The film received mixed reviews. The Review aggregator Rotten Tomatoes rates it as 50% from six reviews, with equal numbers of generally positive and negative reviews.

Robert Roten of the Laramie Movie Scope gave the film a B, for telling a story about cancer in a "very non-depressing and positive way". He found Owen to be a well-developed character and a realistic reflection of children struggling with cancer. Roten summed the film up as "very well-written, well-acted and well-directed" and also praised its "haunting, etheral Celtic-flavored music", but pointed out that fans of Bowie would be disappointed that he only appears for around ten minutes.

Writing for Film Journal International, Maria Garcia noted that there were plot holes that adults would notice, but in all the film was "didactic, yet not condescending, and inspirational without being corny.
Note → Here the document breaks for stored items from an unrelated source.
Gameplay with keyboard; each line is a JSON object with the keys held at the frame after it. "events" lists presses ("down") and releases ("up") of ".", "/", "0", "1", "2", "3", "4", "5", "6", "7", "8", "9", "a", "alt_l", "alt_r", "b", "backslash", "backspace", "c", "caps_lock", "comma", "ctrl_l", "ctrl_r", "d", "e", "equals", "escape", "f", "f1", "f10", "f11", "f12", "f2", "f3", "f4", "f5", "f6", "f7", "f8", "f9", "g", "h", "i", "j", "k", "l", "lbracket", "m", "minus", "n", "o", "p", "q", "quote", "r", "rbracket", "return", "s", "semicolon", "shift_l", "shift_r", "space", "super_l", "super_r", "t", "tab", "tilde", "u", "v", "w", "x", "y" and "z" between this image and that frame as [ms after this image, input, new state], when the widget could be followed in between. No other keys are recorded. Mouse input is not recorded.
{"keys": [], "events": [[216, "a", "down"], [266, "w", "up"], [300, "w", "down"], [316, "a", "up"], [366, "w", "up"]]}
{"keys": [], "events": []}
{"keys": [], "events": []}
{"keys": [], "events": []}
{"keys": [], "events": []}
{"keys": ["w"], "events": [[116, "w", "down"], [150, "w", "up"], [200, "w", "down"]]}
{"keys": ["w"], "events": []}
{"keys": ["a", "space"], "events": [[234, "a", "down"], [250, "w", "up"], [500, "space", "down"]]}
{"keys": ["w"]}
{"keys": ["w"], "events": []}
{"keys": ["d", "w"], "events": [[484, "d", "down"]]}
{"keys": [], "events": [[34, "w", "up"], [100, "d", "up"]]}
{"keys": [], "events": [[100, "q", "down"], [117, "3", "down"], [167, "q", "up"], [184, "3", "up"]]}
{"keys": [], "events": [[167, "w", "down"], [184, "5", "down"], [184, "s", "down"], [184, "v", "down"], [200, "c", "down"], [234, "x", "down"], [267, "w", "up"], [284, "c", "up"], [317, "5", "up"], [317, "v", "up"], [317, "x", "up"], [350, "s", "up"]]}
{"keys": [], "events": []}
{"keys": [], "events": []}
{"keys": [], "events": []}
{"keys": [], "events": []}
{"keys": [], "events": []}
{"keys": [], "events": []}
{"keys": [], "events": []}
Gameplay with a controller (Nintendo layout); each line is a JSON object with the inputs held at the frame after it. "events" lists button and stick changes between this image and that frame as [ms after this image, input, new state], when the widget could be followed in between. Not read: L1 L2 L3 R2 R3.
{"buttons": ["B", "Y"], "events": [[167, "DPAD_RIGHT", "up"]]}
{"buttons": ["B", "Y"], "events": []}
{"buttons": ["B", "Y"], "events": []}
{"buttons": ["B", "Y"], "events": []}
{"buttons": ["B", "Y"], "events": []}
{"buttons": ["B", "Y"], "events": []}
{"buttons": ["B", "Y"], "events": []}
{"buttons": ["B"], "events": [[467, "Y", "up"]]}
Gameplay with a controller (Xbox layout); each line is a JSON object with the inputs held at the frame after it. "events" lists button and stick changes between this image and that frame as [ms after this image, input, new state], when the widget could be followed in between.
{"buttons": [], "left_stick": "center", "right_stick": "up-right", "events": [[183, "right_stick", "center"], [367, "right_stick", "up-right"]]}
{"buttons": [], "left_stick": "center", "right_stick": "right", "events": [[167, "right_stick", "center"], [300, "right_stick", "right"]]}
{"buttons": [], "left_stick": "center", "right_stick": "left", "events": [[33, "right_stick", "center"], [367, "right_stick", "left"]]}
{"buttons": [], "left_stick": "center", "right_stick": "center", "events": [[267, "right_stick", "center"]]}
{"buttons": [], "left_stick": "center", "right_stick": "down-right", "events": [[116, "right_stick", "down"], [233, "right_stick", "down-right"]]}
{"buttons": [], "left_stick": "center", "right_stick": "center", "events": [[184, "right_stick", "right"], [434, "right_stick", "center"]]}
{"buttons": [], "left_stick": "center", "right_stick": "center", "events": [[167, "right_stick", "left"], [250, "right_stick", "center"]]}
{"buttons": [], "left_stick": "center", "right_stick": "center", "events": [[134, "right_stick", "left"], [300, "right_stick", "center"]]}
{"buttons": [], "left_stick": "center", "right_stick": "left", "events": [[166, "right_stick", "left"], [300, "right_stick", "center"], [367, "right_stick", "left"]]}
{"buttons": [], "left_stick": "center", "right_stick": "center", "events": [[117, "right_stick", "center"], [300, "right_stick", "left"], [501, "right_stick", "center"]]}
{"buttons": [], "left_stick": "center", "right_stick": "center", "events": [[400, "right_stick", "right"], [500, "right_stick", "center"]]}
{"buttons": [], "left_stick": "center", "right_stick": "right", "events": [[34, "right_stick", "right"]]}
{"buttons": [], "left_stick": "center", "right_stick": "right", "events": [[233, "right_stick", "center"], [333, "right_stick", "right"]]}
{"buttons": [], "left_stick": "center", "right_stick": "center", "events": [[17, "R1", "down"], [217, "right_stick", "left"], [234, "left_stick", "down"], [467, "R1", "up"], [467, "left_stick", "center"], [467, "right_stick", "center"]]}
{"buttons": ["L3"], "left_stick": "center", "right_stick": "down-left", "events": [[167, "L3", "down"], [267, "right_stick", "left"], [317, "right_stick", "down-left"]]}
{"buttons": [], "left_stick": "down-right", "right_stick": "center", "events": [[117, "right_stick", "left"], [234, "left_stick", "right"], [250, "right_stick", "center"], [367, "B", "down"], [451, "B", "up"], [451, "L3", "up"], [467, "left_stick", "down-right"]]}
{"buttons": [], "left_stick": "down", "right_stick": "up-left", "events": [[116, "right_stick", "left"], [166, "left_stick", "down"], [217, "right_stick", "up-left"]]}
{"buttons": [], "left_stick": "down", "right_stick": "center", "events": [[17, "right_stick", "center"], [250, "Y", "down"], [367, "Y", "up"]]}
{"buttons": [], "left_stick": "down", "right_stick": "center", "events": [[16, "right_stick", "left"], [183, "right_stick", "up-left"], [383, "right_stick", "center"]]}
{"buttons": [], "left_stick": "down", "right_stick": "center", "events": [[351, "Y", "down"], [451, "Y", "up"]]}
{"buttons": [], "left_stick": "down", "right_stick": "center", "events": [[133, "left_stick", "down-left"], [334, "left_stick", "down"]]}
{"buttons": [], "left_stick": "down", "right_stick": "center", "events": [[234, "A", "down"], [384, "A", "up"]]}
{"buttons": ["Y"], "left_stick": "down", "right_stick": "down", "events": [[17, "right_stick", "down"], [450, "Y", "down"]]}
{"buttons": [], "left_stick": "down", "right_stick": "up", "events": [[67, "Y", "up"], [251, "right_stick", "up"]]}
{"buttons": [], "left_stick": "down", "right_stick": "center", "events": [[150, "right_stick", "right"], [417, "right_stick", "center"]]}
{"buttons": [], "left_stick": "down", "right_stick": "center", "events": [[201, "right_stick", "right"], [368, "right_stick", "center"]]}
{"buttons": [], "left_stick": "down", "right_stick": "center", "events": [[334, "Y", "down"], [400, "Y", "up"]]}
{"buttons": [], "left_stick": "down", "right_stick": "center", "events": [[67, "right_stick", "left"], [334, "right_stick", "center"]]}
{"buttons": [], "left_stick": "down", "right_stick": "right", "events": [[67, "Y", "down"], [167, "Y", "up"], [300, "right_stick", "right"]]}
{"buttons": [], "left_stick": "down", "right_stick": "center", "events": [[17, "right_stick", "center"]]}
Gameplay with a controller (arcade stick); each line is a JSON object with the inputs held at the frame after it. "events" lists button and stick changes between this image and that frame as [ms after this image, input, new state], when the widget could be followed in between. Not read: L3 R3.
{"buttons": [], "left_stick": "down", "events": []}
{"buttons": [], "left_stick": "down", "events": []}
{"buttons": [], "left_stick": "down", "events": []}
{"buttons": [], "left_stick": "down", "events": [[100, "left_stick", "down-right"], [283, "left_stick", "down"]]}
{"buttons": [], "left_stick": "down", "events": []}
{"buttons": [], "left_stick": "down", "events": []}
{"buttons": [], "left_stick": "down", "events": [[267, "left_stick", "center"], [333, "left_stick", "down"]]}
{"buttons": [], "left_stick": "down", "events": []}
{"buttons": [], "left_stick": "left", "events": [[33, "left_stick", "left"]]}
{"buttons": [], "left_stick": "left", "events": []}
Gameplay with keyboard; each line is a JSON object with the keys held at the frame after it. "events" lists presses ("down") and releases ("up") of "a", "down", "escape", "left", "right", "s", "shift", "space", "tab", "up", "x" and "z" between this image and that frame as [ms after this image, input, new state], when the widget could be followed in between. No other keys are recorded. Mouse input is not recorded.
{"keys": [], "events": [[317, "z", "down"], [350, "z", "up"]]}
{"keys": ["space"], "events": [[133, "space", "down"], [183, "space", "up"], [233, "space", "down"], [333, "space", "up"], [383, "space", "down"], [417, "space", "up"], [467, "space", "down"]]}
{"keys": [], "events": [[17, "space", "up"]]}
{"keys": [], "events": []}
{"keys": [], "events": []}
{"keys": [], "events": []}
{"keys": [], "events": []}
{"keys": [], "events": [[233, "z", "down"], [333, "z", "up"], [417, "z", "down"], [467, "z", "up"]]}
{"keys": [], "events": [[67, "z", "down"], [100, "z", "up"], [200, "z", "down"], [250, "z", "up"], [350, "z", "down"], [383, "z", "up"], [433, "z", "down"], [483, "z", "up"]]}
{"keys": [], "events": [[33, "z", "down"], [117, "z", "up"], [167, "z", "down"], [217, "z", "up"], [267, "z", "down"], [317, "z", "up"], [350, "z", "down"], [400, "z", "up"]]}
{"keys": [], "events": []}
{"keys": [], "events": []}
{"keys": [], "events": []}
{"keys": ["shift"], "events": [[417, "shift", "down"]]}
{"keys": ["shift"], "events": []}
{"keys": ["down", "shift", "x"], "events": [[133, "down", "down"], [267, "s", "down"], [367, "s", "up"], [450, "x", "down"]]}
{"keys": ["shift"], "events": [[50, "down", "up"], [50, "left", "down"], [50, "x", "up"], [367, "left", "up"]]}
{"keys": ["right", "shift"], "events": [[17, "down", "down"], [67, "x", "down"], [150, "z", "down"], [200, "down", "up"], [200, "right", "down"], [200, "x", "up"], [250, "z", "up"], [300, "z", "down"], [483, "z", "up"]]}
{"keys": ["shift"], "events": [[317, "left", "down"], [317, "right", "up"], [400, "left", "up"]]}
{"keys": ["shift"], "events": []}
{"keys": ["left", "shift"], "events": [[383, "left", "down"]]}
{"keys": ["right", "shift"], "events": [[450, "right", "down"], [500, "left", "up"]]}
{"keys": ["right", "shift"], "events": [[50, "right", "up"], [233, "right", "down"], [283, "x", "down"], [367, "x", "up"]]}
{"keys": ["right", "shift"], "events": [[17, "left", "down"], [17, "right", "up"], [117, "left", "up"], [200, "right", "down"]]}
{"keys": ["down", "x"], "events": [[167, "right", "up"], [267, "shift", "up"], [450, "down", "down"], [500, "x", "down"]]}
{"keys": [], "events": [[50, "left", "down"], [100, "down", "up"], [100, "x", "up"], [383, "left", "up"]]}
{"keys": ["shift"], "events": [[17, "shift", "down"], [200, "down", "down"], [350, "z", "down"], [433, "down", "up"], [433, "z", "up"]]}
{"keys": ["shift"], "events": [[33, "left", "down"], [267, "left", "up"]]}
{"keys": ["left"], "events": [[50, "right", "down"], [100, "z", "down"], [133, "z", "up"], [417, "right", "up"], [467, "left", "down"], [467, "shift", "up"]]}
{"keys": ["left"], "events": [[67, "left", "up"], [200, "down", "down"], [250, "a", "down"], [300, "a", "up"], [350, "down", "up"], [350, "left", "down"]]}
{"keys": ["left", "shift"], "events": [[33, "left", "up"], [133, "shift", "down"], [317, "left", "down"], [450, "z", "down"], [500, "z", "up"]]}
That's quite an achievement for any film, but especially for one that takes the high moral ground, as this one does".

James Kendrick of Q called the plot "clever" without being "preachy" about its theme. He was impressed by Switzer's role as a complex character. However, he pointed out that although Rice's appearances exclusively in flashbacks created an "aura" around the character, it should have been explained how he and Owen had become friends in the first place. Kendrick was repulsed by the scene of the children exhuming Rice, finding it too graphic to be legitimately considered as a metaphor for Owen confronting death eye-to-eye.

In The New York Times, Elvis Mitchell found Bowie to be the highlight of the film, noting how he brought a presence to small roles. However, Mitchell called the film "bland and ordinary", naming the exhumation scene as one of few exceptions.